You're probably asking yourself, "Why would ANYONE want to have a speech-delayed child?"
You wouldn't! It sucks. I know; I have one.
Now you're thinking, "What could possibly be a BENEFIT of having a speech-delayed child?"
Relax, I'm getting to that. There ARE in fact some pretty badass benefits of having a kid who is...uh...verbally challenged. So if Princess Junior didn't come out spouting Shakespeare, if little Billy isn't waxing poetic in preschool, take heart, and read on.
Top Ten Benefits of Having a Speech Delayed Child
1. You can feign ignorance. Let's face it...sometimes its helpful not to understand a damn word your kid is saying. Case in point: Your kid is in the backseat asking for something, and you're pretty sure it's the Frozen CD. Again. You're sick and tired of Frozen, and conclude your kid wants Flo Rida instead. Excellent! (This might upset your child, but its her own fault. She needs to work on her articulation.)
2. Other parents don't give you dirty looks when your kid is being an asshole at the park. When they hear her speak, they assume she is retarded. Then they feel sorry for you.
3. You get to celebrate swearing. When your kid drops a dozen farmer's market eggs on the garage floor and says, "Oh FUCK," you squeal with delight, high-five your kid and immediately email her speech therapist about the exciting new development. Not only did she use the phrase in the appropriate context, but the articulation was PERFECT!
4. When your kid is watching Wreck-it-Ralph for the 50th time this week, you can justify it: She's picking up LANGUAGE from this show. Just the other day you heard her say "I'm bad, and that's good," and "I live in a dump."
5. If your kid's speech is REALLY jacked up, she might qualify for FREE PRESCHOOL. That's right. FREE PRESCHOOL every day of the week. Yes, please.
6. You can blame her temper tantrums on "frustration" instead of bad parenting or lack of discipline. This technique is helpful in many situations and can overcome a multitude of sins. For example, your kid is freaking out because you won't let her open up a quart of milk and drink it from the carton in the middle of the grocery store. She screams, throws an orange, and bites you in the arm.
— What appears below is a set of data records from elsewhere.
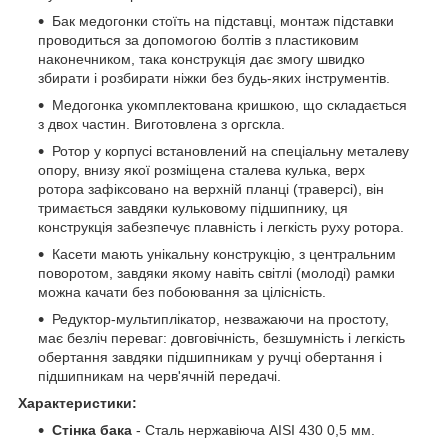
Бак медогонки стоїть на підставці, монтаж підставки
проводиться за допомогою болтів з пластиковим
наконечником, така конструкція дає змогу швидко
збирати і розбирати ніжки без будь-яких інструментів.
Медогонка укомплектована кришкою, що складається
з двох частин. Виготовлена з оргскла.
Ротор у корпусі встановлений на спеціальну металеву
опору, внизу якої розміщена сталева кулька, верх
ротора зафіксовано на верхній планці (траверсі), він
тримається завдяки кульковому підшипнику, ця
конструкція забезпечує плавність і легкість руху ротора.
Касети мають унікальну конструкцію, з центральним
поворотом, завдяки якому навіть світлі (молоді) рамки
можна качати без побоювання за цілісність.
Редуктор-мультиплікатор, незважаючи на простоту,
має безліч переваг: довговічність, безшумність і легкість
обертання завдяки підшипникам у ручці обертання і
підшипникам на черв'ячній передачі.
Характеристики:
Стінка бака
- Сталь нержавіюча AISI 430 0,5 мм.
A horrified onlooker is cowering in citrus. You simply turn to the person and say, "She's speech-delayed." The person will inevitably sigh, "Ah..." then nod in sympathy and understanding.
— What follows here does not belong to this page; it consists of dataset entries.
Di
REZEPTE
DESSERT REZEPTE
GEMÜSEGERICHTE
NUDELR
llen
7. Your kid's speech is so bad, you are forced to find new and exciting ways to brag about your child. When you dig deep, you discover that your kid is actually pretty cool. She can ride her scooter like a champion. She can even launch off curbs (on purpose, you think.) She can swim better than most 5-year-olds and climb up the jungle gym like a rabid monkey, when she isn't busy shoving other kids out of the way or stealing bottles of breast milk from strollers.
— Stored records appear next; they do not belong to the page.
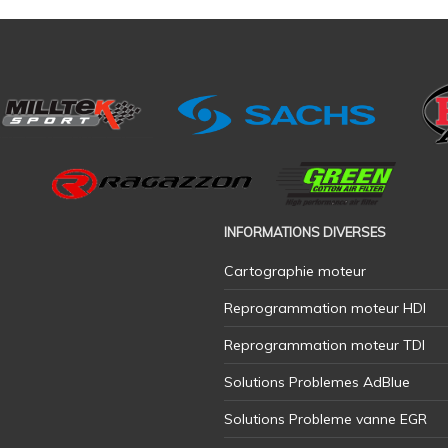
INFORMATIONS DIVERSES
Cartographie moteur
Reprogrammation moteur HDI
Reprogrammation moteur TDI
Solutions Problemes AdBlue
Solutions Probleme vanne EGR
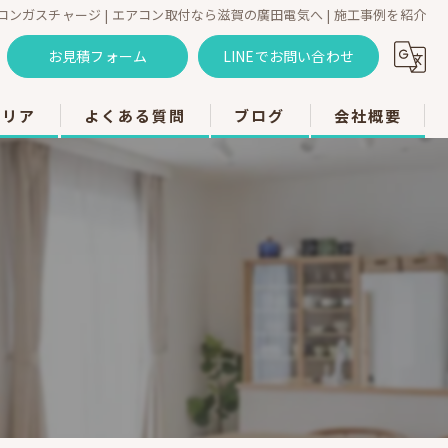
ンガスチャージ | エアコン取付なら滋賀の廣田電気へ | 施工事例を紹介
お見積フォーム
LINEでお問い合わせ
エリア
よくある質問
ブログ
会社概要
のエアコン工事
のエアコン工事
のエアコン工事
市のエアコン工事
のエアコン工事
8. You can justify sending her to after-care, even though you're a stay-at-home mom...hey, she's learning SPEECH there! Aftercare is populated mainly by kids who are developmentally on-track. After all, what parent would send their speech-delayed child to AFTERCARE if they didn't have to? Me, that's who. Since after-care is made up of mainly "normal" kids, it's the perfect environment to force your kid to communicate with other children with minimal adult supervision. Sink or swim, bitches! Besides, she's learning a heck of a lot more language there, among her peers, than she is at home while you're screwing around on Facebook.
9. If you're a stay-at-home mom, you just upped your street cred by 50%. When people ask you what you do all day, you can add a bevy of other responsibilities to your list. In addition to laundry, dishes, cooking, paying bills, running errands, driving your kids to school/cheerleading/gymnastics, /art/swim/tennis...you can say you drive your kid to speech therapy and OT. You're also busy setting IEP meetings, canceling IEP meetings, rescheduling IEP meetings, reviewing goals, emailing the school psychologist, reading The Sensory Child Gets Organized, making sure she gets her "heavy work" in and practicing biting on her chewy tubes, in addition to reading her like 20 books a day to foster language development.
10. You get to celebrate every little thing. When things come easily to your kid, you take it for granted. They are on schedule, moving ahead, progressing as expected. When things happen more slowly, your forced to sit back and take stock of all the improvements. And these small steps? These little improvements? They are magical.
Oh, what's that? So your kid ISN'T speech delayed? Eat your heart out. (Just kidding. Sort of.)